** Data provided **
--------------------------------

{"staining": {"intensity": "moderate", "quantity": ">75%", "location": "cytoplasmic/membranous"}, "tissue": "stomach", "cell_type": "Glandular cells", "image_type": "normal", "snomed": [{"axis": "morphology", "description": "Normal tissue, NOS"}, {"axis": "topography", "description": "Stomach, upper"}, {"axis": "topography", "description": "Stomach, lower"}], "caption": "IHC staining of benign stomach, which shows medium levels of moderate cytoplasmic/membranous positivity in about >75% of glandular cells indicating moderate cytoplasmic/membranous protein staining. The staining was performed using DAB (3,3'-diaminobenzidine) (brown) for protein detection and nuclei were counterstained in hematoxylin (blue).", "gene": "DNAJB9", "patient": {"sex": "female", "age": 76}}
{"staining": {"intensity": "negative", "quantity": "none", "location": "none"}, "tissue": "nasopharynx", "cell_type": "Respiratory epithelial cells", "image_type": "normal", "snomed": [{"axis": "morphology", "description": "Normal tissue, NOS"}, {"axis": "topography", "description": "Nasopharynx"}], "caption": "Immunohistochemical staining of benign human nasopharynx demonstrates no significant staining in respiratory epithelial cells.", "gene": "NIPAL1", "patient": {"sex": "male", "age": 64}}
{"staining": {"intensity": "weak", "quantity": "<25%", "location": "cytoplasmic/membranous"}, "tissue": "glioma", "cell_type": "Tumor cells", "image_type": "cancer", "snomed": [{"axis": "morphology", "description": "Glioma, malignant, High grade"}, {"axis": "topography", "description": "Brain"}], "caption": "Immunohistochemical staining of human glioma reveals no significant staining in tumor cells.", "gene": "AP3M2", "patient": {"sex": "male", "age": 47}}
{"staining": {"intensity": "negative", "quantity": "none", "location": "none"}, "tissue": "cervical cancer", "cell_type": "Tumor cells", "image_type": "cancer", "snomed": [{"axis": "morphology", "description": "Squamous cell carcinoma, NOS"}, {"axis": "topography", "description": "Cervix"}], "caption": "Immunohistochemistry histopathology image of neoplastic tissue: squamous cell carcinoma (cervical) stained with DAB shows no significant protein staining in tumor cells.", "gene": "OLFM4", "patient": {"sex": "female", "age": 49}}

--------------------------------

** Directions for this task **
Return the listing above word for word.

** Result for this exercise **
{"staining": {"intensity": "moderate", "quantity": ">75%", "location": "cytoplasmic/membranous"}, "tissue": "stomach", "cell_type": "Glandular cells", "image_type": "normal", "snomed": [{"axis": "morphology", "description": "Normal tissue, NOS"}, {"axis": "topography", "description": "Stomach, upper"}, {"axis": "topography", "description": "Stomach, lower"}], "caption": "IHC staining of benign stomach, which shows medium levels of moderate cytoplasmic/membranous positivity in about >75% of glandular cells indicating moderate cytoplasmic/membranous protein staining. The staining was performed using DAB (3,3'-diaminobenzidine) (brown) for protein detection and nuclei were counterstained in hematoxylin (blue).", "gene": "DNAJB9", "patient": {"sex": "female", "age": 76}}
{"staining": {"intensity": "negative", "quantity": "none", "location": "none"}, "tissue": "nasopharynx", "cell_type": "Respiratory epithelial cells", "image_type": "normal", "snomed": [{"axis": "morphology", "description": "Normal tissue, NOS"}, {"axis": "topography", "description": "Nasopharynx"}], "caption": "Immunohistochemical staining of benign human nasopharynx demonstrates no significant staining in respiratory epithelial cells.", "gene": "NIPAL1", "patient": {"sex": "male", "age": 64}}
{"staining": {"intensity": "weak", "quantity": "<25%", "location": "cytoplasmic/membranous"}, "tissue": "glioma", "cell_type": "Tumor cells", "image_type": "cancer", "snomed": [{"axis": "morphology", "description": "Glioma, malignant, High grade"}, {"axis": "topography", "description": "Brain"}], "caption": "Immunohistochemical staining of human glioma reveals no significant staining in tumor cells.", "gene": "AP3M2", "patient": {"sex": "male", "age": 47}}
{"staining": {"intensity": "negative", "quantity": "none", "location": "none"}, "tissue": "cervical cancer", "cell_type": "Tumor cells", "image_type": "cancer", "snomed": [{"axis": "morphology", "description": "Squamous cell carcinoma, NOS"}, {"axis": "topography", "description": "Cervix"}], "caption": "Immunohistochemistry histopathology image of neoplastic tissue: squamous cell carcinoma (cervical) stained with DAB shows no significant protein staining in tumor cells.", "gene": "OLFM4", "patient": {"sex": "female", "age": 49}}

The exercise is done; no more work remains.